Bisnisia.id | Aceh Barat – Dulu dikenal sebagai salah satu sentra penghasil karet terbesar di Aceh, Kabupaten Aceh Barat kini menghadapi tantangan besar dalam memulihkan produktivitas kebun karet yang tersebar di wilayahnya. Dari total 6.000 hektar kebun karet, sekitar 60-70% lahan membutuhkan rehabilitasi agar kembali produktif.
Kepala Bidang Perkebunan Dinas Perkebunan dan Peternakan Aceh Barat, Mustafa, mengatakan sejumlah masalah utama menghambat sektor ini, mulai dari kebun yang tidak produktif hingga serangan hama yang merusak tanaman.
“Saat ini kami sedang menginventarisasi kebun karet rakyat untuk mengetahui mana yang masih produktif. Apalagi, Pabrik Pengolahan Karet PT Potensi Bumi Sakti (PBS) di Woyla akan mulai beroperasi pada Maret,” ungkap Mustafa kepada Bisnisia.id, Selasa (14/01/2025).
Pabrik Baru, Harapan Baru Bagi Petani
Pabrik ini diharapkan mampu menyerap seluruh pasokan karet dari petani, memberikan peluang ekonomi baru bagi masyarakat.

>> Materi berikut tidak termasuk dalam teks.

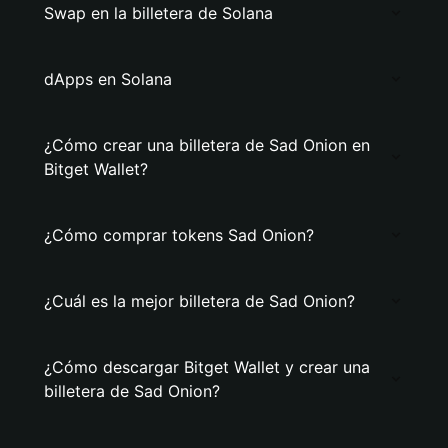
Swap en la billetera de Solana
dApps en Solana
¿Cómo crear una billetera de Sad Onion en
Bitget Wallet?
¿Cómo comprar tokens Sad Onion?
¿Cuál es la mejor billetera de Sad Onion?
¿Cómo descargar Bitget Wallet y crear una
billetera de Sad Onion?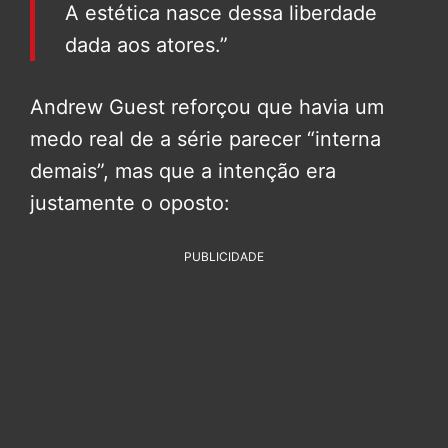
A estética nasce dessa liberdade
dada aos atores.”
Andrew Guest reforçou que havia um
medo real de a série parecer “interna
demais”, mas que a intenção era
justamente o oposto:
PUBLICIDADE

Namun, tantangan utama yang dihadapi petani tidak hanya terkait kebun yang sudah tua dan harga jual yang fluktuatif. Serangan hama juga menjadi kendala yang menurunkan produktivitas.
“Hama seperti jamur akar putih, anai-anai dan semut sering menyerang kebun karet. Jika tidak segera ditangani, serangan ini bisa menyebabkan kerusakan pohon,” jelas Mustafa.
Untuk mengatasi masalah ini, Dinas Perkebunan menilai program rehabilitasi kebun karet sebagai langkah prioritas. Program ini mencakup pembersihan kebun, pemupukan, pengendalian hama, serta penyisipan bibit unggul untuk menggantikan pohon yang rusak atau mati. “Kami yakin, jika kebun yang terlantar direhabilitasi, dalam waktu enam bulan hasil karet bisa langsung diproduksi dan dijual ke pabrik baru yang akan beroperasi maret ini,” tambahnya.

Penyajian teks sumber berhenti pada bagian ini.